═════ Data under study ═════

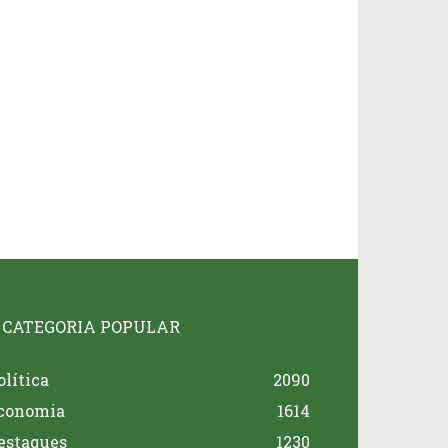
CATEGORIA POPULAR
olítica
2090
conomia
1614
estaques
1230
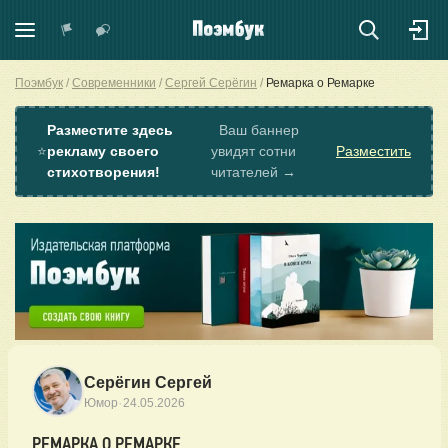
Поэмбук
Современники
Сергей Серёгин
Ремарка о Ремарке
Разместите здесь
Ваш баннер
⭐
рекламу своего
увидят сотни
Разместить
стихотворения!
читателей →
Серёгин Сергей
·
Юмор
24.05.2026
РЕМАРКА О РЕМАРКЕ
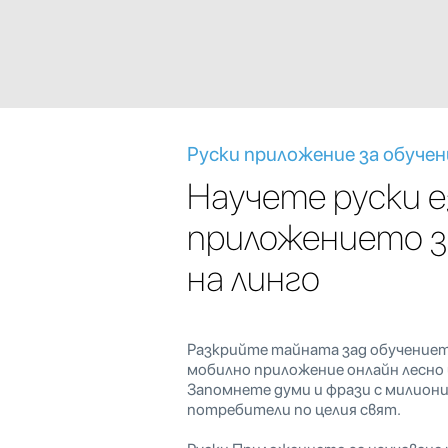
Руски приложение за обучен
Научете руски е
приложението з
на линго
Разкрийте тайната зад обучението
мобилно приложение онлайн лесно 
Запомнете думи и фрази с милио
потребители по целия свят.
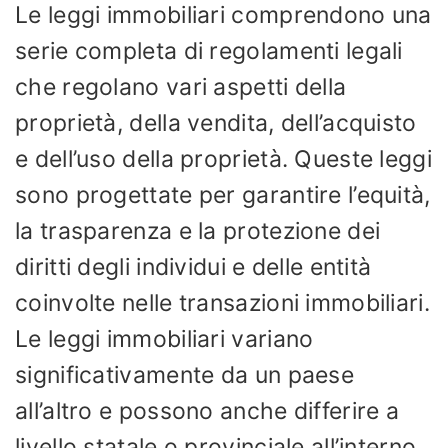
Le leggi immobiliari comprendono una
serie completa di regolamenti legali
che regolano vari aspetti della
proprietà, della vendita, dell’acquisto
e dell’uso della proprietà. Queste leggi
sono progettate per garantire l’equità,
la trasparenza e la protezione dei
diritti degli individui e delle entità
coinvolte nelle transazioni immobiliari.
Le leggi immobiliari variano
significativamente da un paese
all’altro e possono anche differire a
livello statale o provinciale all’interno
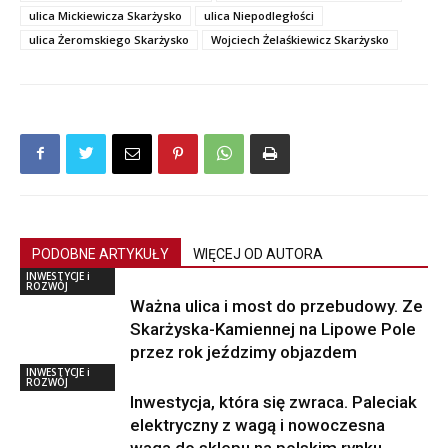
ulica Mickiewicza Skarżysko
ulica Niepodległości
ulica Żeromskiego Skarżysko
Wojciech Żelaśkiewicz Skarżysko
PODOBNE ARTYKUŁY
WIĘCEJ OD AUTORA
INWESTYCJE i
ROZWÓJ
Ważna ulica i most do przebudowy. Ze
Skarżyska-Kamiennej na Lipowe Pole
przez rok jeździmy objazdem
INWESTYCJE i
ROZWÓJ
Inwestycja, która się zwraca. Paleciak
elektryczny z wagą i nowoczesna
waga do sklepu na polskim rynku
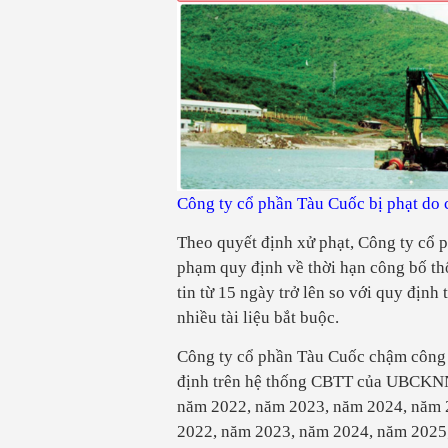
Công ty cổ phần Tàu Cuốc bị phạt do 
Theo quyết định xử phạt, Công ty cổ p
phạm quy định về thời hạn công bố th
tin từ 15 ngày trở lên so với quy địn
nhiều tài liệu bắt buộc.
Công ty cổ phần Tàu Cuốc chậm công b
định trên hệ thống CBTT của UBCKNN đ
năm 2022, năm 2023, năm 2024, năm 2
2022, năm 2023, năm 2024, năm 2025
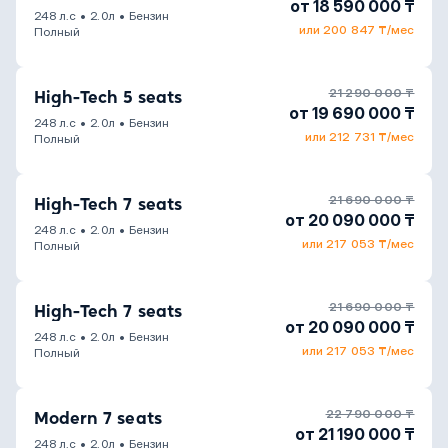
от 18 590 000 ₸
248 л.с
•
2.0л
•
Бензин
или 200 847 ₸/мес
Полный
21 290 000 ₸
High-Tech 5 seats
от 19 690 000 ₸
248 л.с
•
2.0л
•
Бензин
или 212 731 ₸/мес
Полный
21 690 000 ₸
High-Tech 7 seats
от 20 090 000 ₸
248 л.с
•
2.0л
•
Бензин
или 217 053 ₸/мес
Полный
21 690 000 ₸
High-Tech 7 seats
от 20 090 000 ₸
248 л.с
•
2.0л
•
Бензин
или 217 053 ₸/мес
Полный
22 790 000 ₸
Modern 7 seats
от 21 190 000 ₸
248 л.с
•
2.0л
•
Бензин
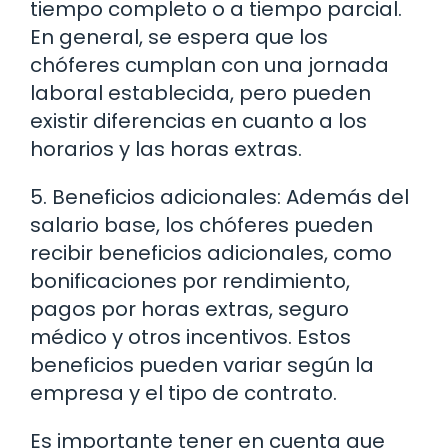
tiempo completo o a tiempo parcial.
En general, se espera que los
chóferes cumplan con una jornada
laboral establecida, pero pueden
existir diferencias en cuanto a los
horarios y las horas extras.
5. Beneficios adicionales: Además del
salario base, los chóferes pueden
recibir beneficios adicionales, como
bonificaciones por rendimiento,
pagos por horas extras, seguro
médico y otros incentivos. Estos
beneficios pueden variar según la
empresa y el tipo de contrato.
Es importante tener en cuenta que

═════

• What the task asks:
Give back an exact copy of only the lines from the one with "significativamente da un paese" through the final line of the material, both included. Pictures do not belong in it.

• Answer box:
significativamente da un paese
all’altro e possono anche differire a
livello statale o provinciale all’interno
ulica Mickiewicza Skarżysko
ulica Niepodległości
ulica Żeromskiego Skarżysko
Wojciech Żelaśkiewicz Skarżysko
PODOBNE ARTYKUŁY
WIĘCEJ OD AUTORA
INWESTYCJE i
ROZWÓJ
Ważna ulica i most do przebudowy. Ze
Skarżyska-Kamiennej na Lipowe Pole
przez rok jeździmy objazdem
INWESTYCJE i
ROZWÓJ
Inwestycja, która się zwraca. Paleciak
elektryczny z wagą i nowoczesna
waga do sklepu na polskim rynku
Công ty cổ phần Tàu Cuốc bị phạt do 
Theo quyết định xử phạt, Công ty cổ p
phạm quy định về thời hạn công bố th
tin từ 15 ngày trở lên so với quy địn
nhiều tài liệu bắt buộc.
Công ty cổ phần Tàu Cuốc chậm công b
định trên hệ thống CBTT của UBCKNN đ
năm 2022, năm 2023, năm 2024, năm 2
2022, năm 2023, năm 2024, năm 2025
от 18 590 000 ₸
248 л.с
•
2.0л
•
Бензин
или 200 847 ₸/мес
Полный
21 290 000 ₸
High-Tech 5 seats
от 19 690 000 ₸
248 л.с
•
2.0л
•
Бензин
или 212 731 ₸/мес
Полный
21 690 000 ₸
High-Tech 7 seats
от 20 090 000 ₸
248 л.с
•
2.0л
•
Бензин
или 217 053 ₸/мес
Полный
21 690 000 ₸
High-Tech 7 seats
от 20 090 000 ₸
248 л.с
•
2.0л
•
Бензин
или 217 053 ₸/мес
Полный
22 790 000 ₸
Modern 7 seats
от 21 190 000 ₸
248 л.с
•
2.0л
•
Бензин
tiempo completo o a tiempo parcial.
En general, se espera que los
chóferes cumplan con una jornada
laboral establecida, pero pueden
existir diferencias en cuanto a los
horarios y las horas extras.
5. Beneficios adicionales: Además del
salario base, los chóferes pueden
recibir beneficios adicionales, como
bonificaciones por rendimiento,
pagos por horas extras, seguro
médico y otros incentivos. Estos
beneficios pueden variar según la
empresa y el tipo de contrato.
Es importante tener en cuenta que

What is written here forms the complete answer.